Supergroups are an interesting phenomenon, one which I’ve spoken about many times here at One A Day. Whether it’s taking a singer from one band and transplanting them onto another (hello Audioslave), kicking around some new tunes because you’re a bit bored of your current band (hello Divine Fits) or just teaming up with the best players you know to create some omnipotent monster (er, Them Crooked Vultures, the road to success seems to be at once both assured and also totally precarious. Consider then, the plight of JJAMZ (‘juh-jamz’ for those, like me, who cannot phonetically spell anything); a band with five members, each of whom come from groups of varying levels of awesome. There’s James Valentine from Maroon 5, who you’d never know because you’d have to get around Adam Levine’s ego to find him but is actually a killer guitarist and the man responsible for some of my favourite licks on Songs About Jane. There’s Z Berg, from the ill-fated, Mark Ronson-touted girl group The Like. There’s Alex Greenwald, who is in movies and TV and fronted Phantom Planet for christ’s sake and there’s also a dude called Michael Runion I know nothing about and Jason Boesel, who played drums for Rilo Kiley, a band I know far too much about. All signs point to a complete messhugas, and yet this is one of the most likeable songs I’ve heard all month.
‘Heartbeat’ is synthy and icy in the same way nearly every song with the word ‘Heartbeat’ in it has has been successful since we’ve been writing this blog (read: The Knife, Robyn, other Swedish people). However, it’s also kind of joyous, in a carefree, Los Angeles manner, throwing off sensual late summer vibes perpetuated by the extremely likeable – I’m sorry about that pun – vocals of Z, whose tone matches the throbbing Knightrider bass so well that it’s easy to see why Ronson thought she would go places. The chord progression isn’t exactly revolutionary, but the way it’s phased between the flattened toms and that phased bass seems to make it work. It also gives a lot of contrast a song that coud be everything all at once, particularly considering the pedigree of the players involved. You only hear Valentine chime in right before the chorus explodes, at which point he’s all over the thing like a rash; bending lead notes, strumming backing chords and trying to keep up under a small army of computerised sounds. You hear him lingering into the next verse, too, providing a nice counterpoint between the machines and the people controlling them, and a very early Killers-esque vibe to it all, too. I should point out that I have no idea what Greenwald is playing or doing on this song, so one imagines he’s just kicking back in some khakis and making the magic happen. After all, for all of the pull power here, he’s the guy , everyone.
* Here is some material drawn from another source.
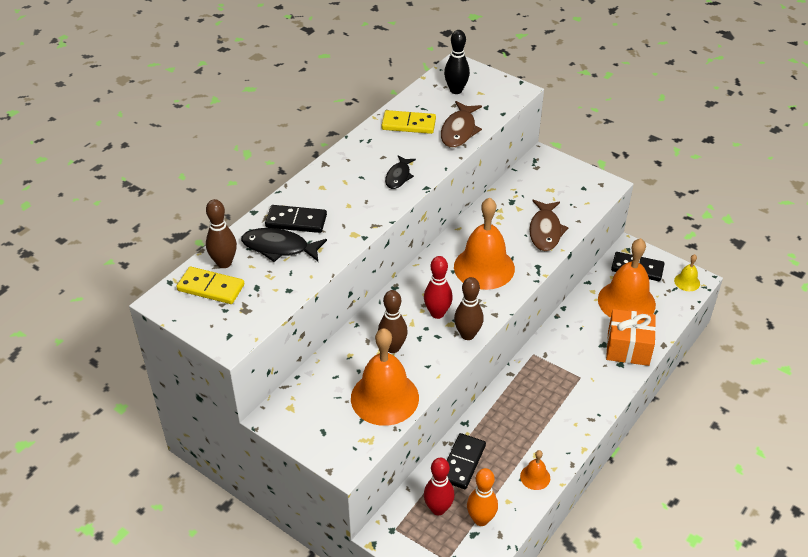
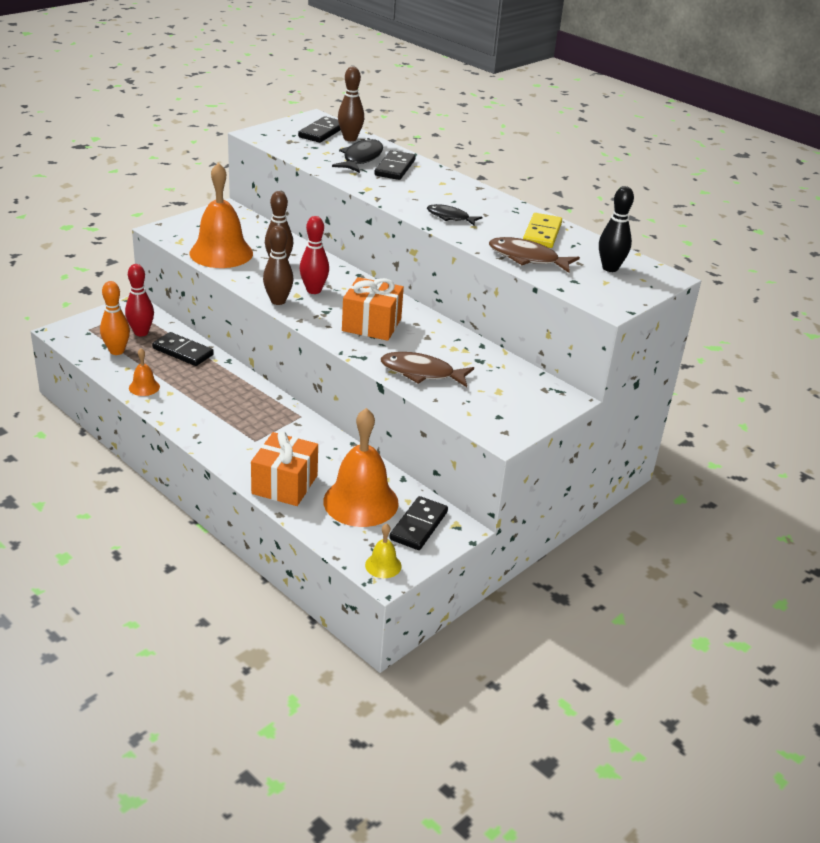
camera: 95 degrees right, 10 degrees down
yellow domino [176,267,244,304] -> black domino [298,116,341,143]
orange bell [454,197,515,290] -> orange gift [342,277,404,341]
It was halfway through hearing this song on the CMJ sampler that somehow ended up in my suitcase (yes, they played there and no, I didn’t make it. There were too many shows on and I was too busy watching this) that I realised I’d heard it before. And it was in that certain, gnawing kind of way when you realise that this is a song that has been synced for some kind of massive advertisement. It’s the Yael Naim or Chilly Gonzales feeling. Twenty searches later I found the root of my suspicion, ‘Heartbeat’ was in fact the very track that relaunched Myspace to the world. Mr Timberlake and his investor friends would have had a say in it. And fair enough, because it’s a lovely piece of pop writing. It doesn’t drag, it’s varied enough texturally to keep you bopping in the quiet bits, and if you listen to Z’s impassioned and totally sexy lyrics, it’s pretty dark, too. And then there’s that solo in the middle, which is like a double synth-guitar laser battle from space which builds into split harmonies and is totally unexpected. It’s ballsy, it’s incredible, and it makes me want to take all five of them home and dance around for hours even though I’ve probably heard this sort of thing before – even with the final modulation. Nice work, team.